Ducati-Fahrer Stoner hatte sich am Vortag an seinem 25. Geburtstag die Pole-Position geholt, im Rennen feierte der Weltmeister von 2007 einen souveränen Start-Ziel-Sieg. Schon nach der ersten Runde hatte Stoner 1,5 Sekunden Vorsprung auf seine Konkurrenten. "Wir wussten nicht, was uns erwartet, da das Wetter hier sehr wechselhaft ist. Ich hatte ein paar Sekunden Vorsprung, konnte ihn halten, das war angenehm und erleichterte uns das Rennen", sagte Stoner.

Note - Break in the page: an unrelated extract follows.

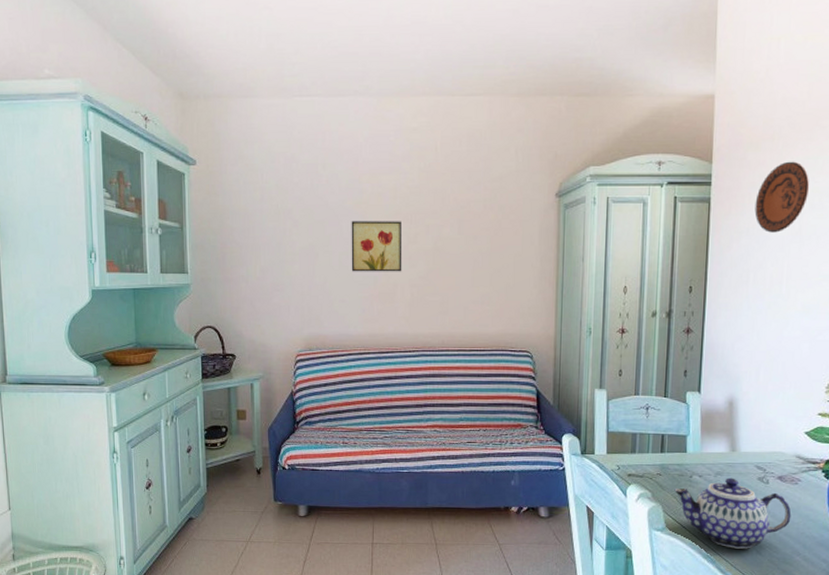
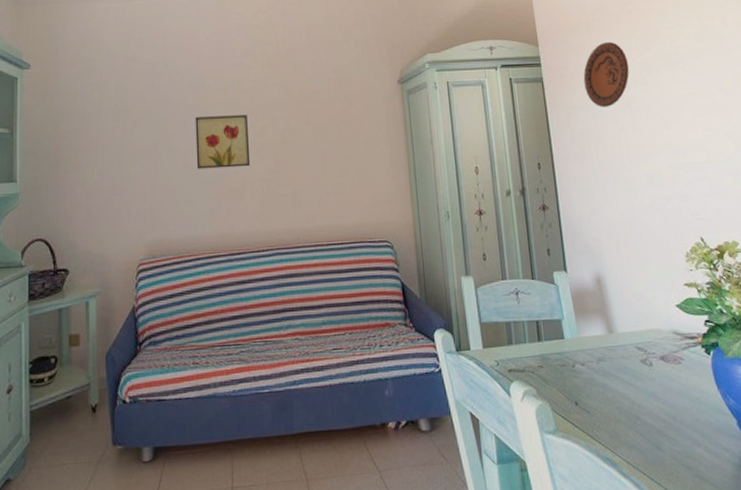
teapot: present [674,477,792,549] -> none [559,363,683,446]

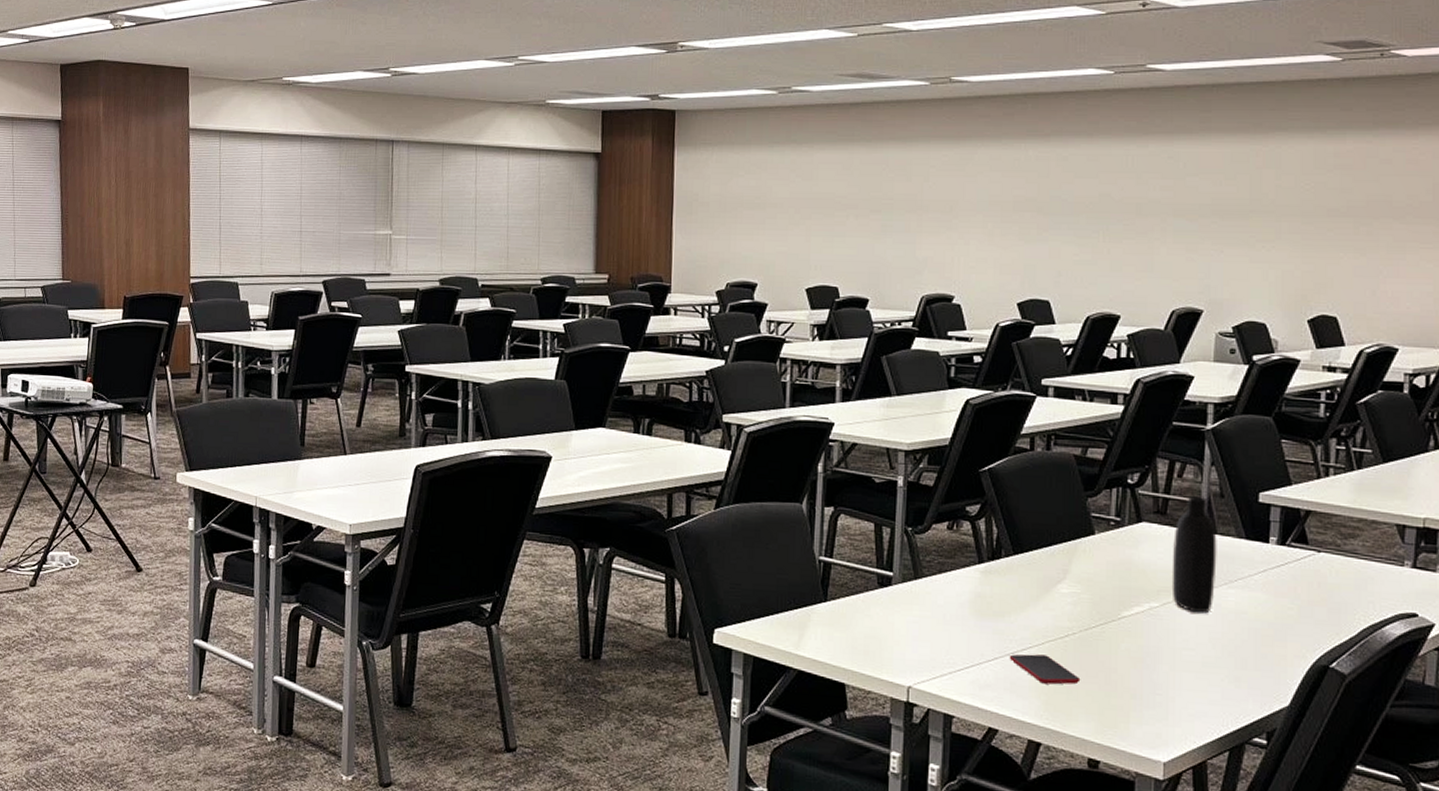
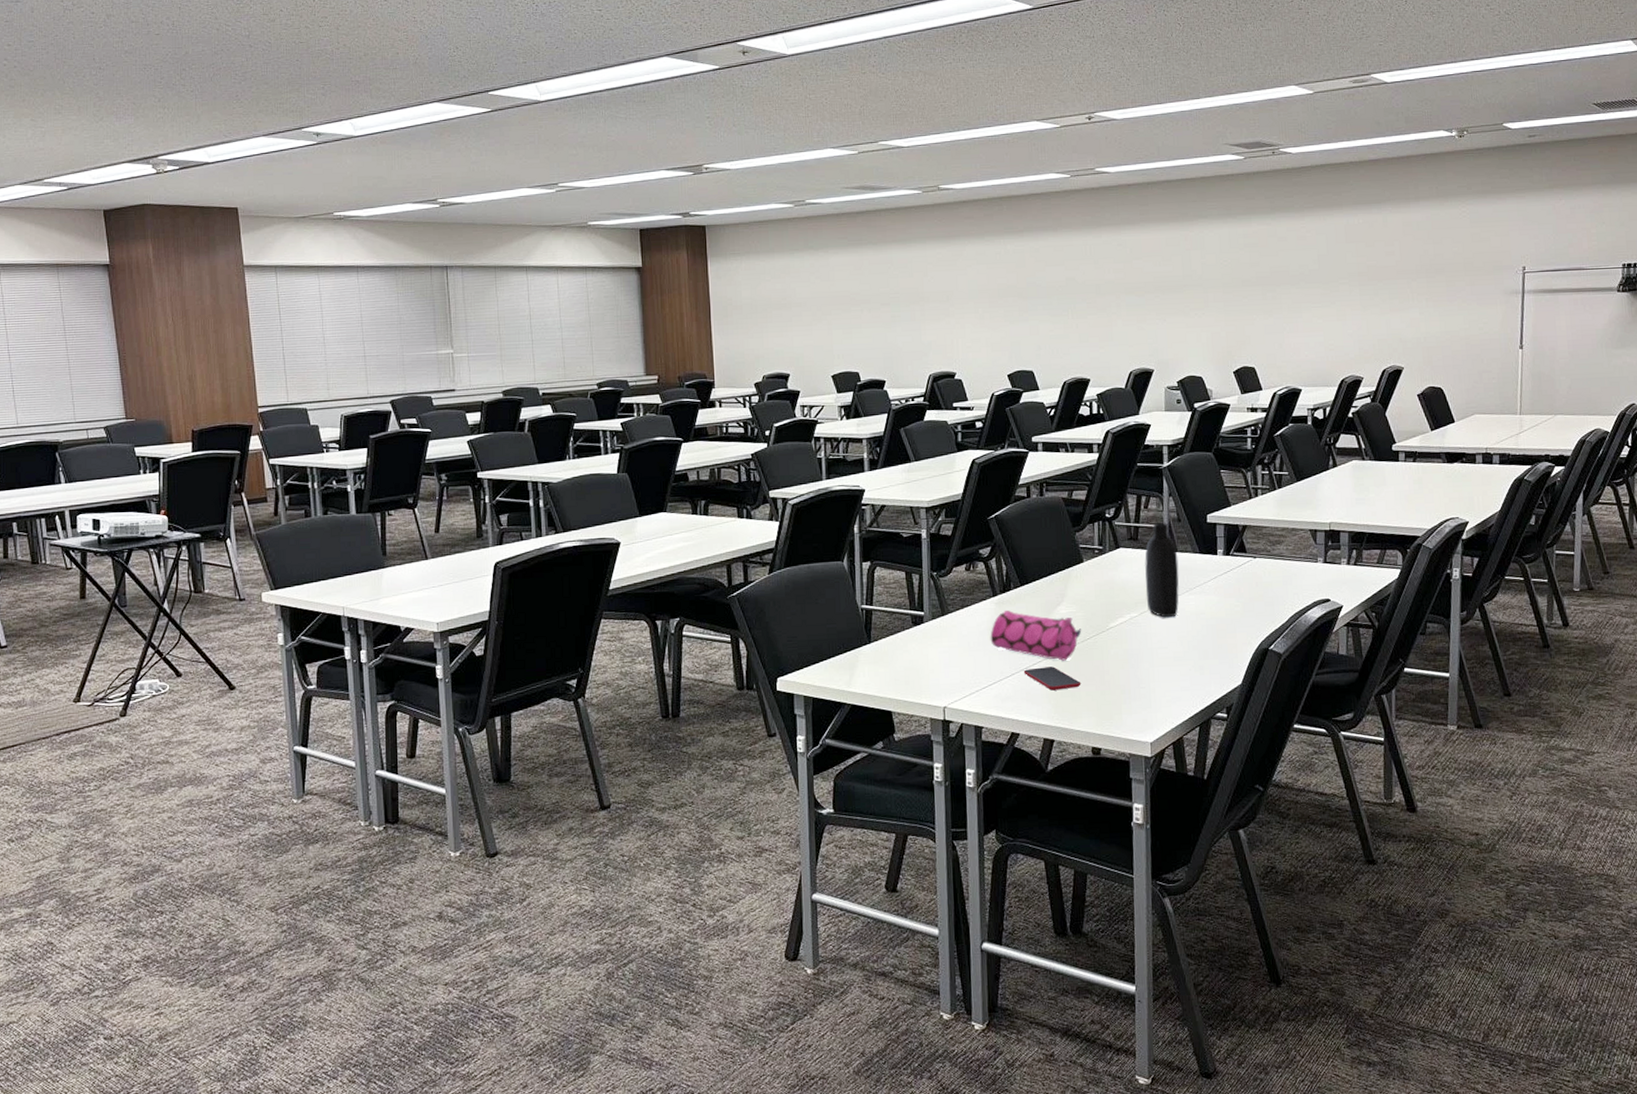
pencil case: none [971,581,1086,650] -> present [990,609,1082,661]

Rossi kämpfte sich von Startplatz acht aus nach vorne und schnappte in der letzten Runde seinem künftigen Ducati-Teamkollegen Nicky Hayden (USA) den Podestplatz vor der Nase weg. Damit stand Rossi auch in seiner elften Saison in der Königsklasse in Australien auf dem Podest.
Der WM-Zweite Dani Pedrosa war zwar nach Australien gereist und hatte auch das Qualifying vom Samstag bestritten, verzichtete aber auf den Start. Der Spanier hatte sich vor zwei Wochen in Japan bei einem Trainingssturz das linke Schlüsselbein mehrfach gebrochen.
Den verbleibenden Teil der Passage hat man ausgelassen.